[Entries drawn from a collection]
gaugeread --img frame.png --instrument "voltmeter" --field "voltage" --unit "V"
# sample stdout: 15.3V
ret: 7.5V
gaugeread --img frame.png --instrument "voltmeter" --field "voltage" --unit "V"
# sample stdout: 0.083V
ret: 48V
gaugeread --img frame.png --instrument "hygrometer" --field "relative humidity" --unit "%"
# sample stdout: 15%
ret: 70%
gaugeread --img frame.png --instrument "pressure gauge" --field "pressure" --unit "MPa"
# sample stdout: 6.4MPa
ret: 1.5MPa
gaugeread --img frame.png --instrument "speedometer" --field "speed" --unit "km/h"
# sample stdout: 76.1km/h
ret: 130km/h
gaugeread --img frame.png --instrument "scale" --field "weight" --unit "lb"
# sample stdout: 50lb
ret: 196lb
--
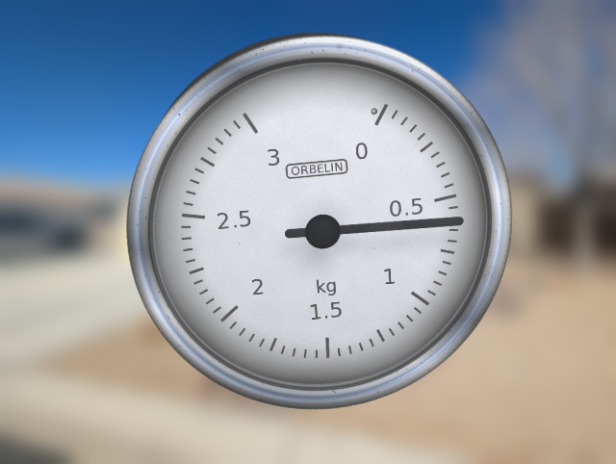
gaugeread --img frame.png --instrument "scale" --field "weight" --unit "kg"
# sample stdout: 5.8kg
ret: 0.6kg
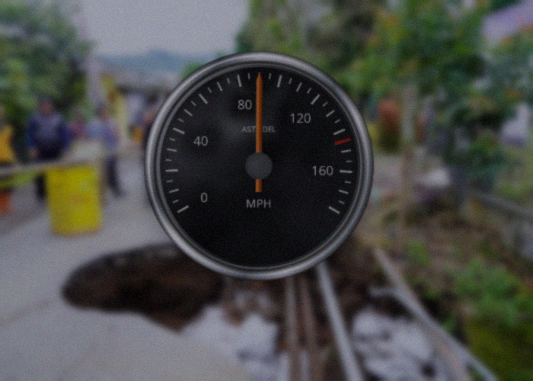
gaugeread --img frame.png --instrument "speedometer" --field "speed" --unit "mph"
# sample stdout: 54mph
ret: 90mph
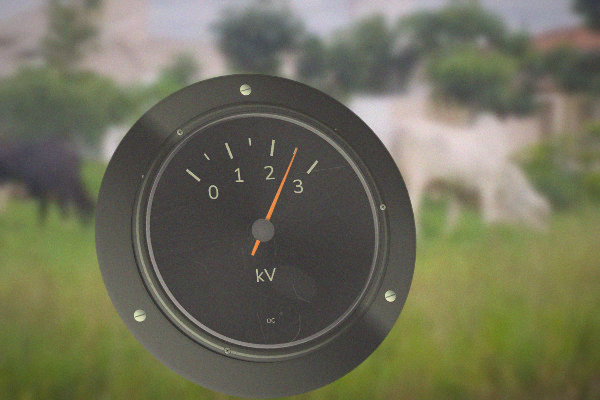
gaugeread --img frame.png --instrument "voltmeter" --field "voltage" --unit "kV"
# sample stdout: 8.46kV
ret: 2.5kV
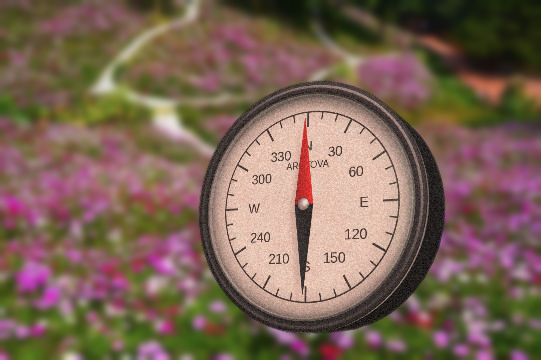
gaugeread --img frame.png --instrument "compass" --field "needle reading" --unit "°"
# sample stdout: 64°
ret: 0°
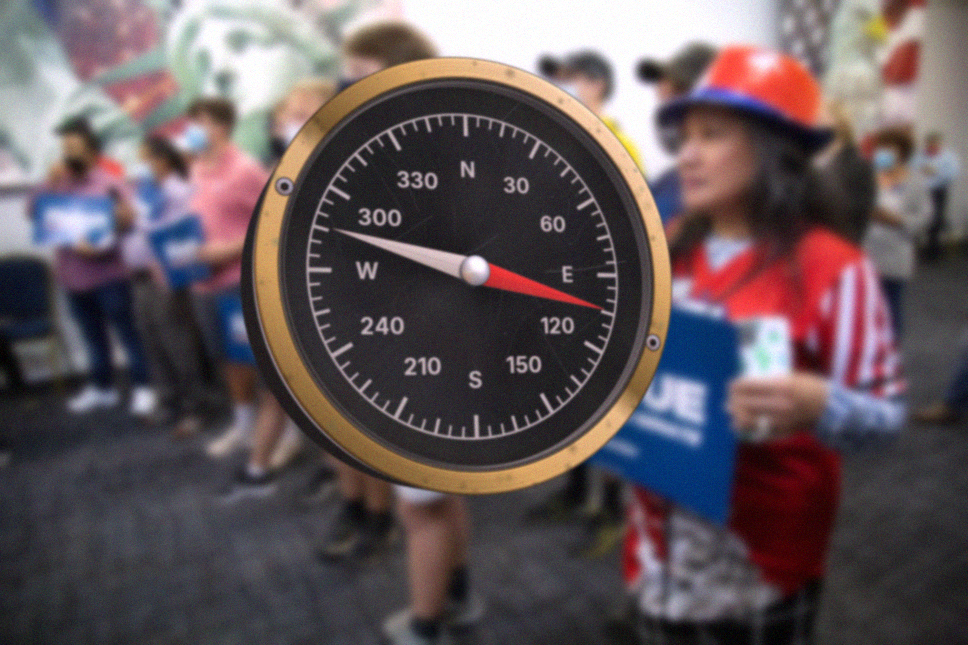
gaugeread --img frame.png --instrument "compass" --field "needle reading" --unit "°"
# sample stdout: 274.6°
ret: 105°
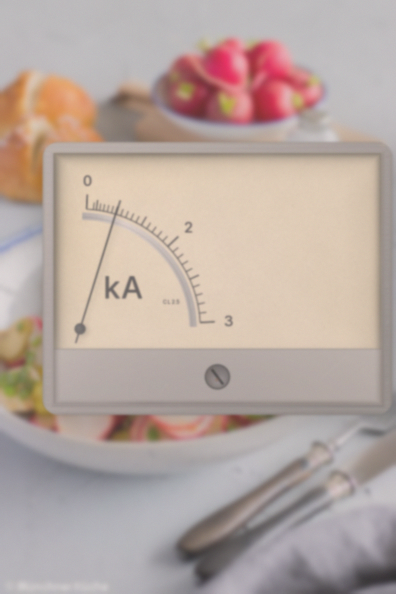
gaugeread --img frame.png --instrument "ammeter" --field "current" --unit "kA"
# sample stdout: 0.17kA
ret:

Directive:
Pick out every line in the records above that contains the string "scale", and copy each of those lines. Case counts when matching.

Answer for this exercise:
gaugeread --img frame.png --instrument "scale" --field "weight" --unit "lb"
gaugeread --img frame.png --instrument "scale" --field "weight" --unit "kg"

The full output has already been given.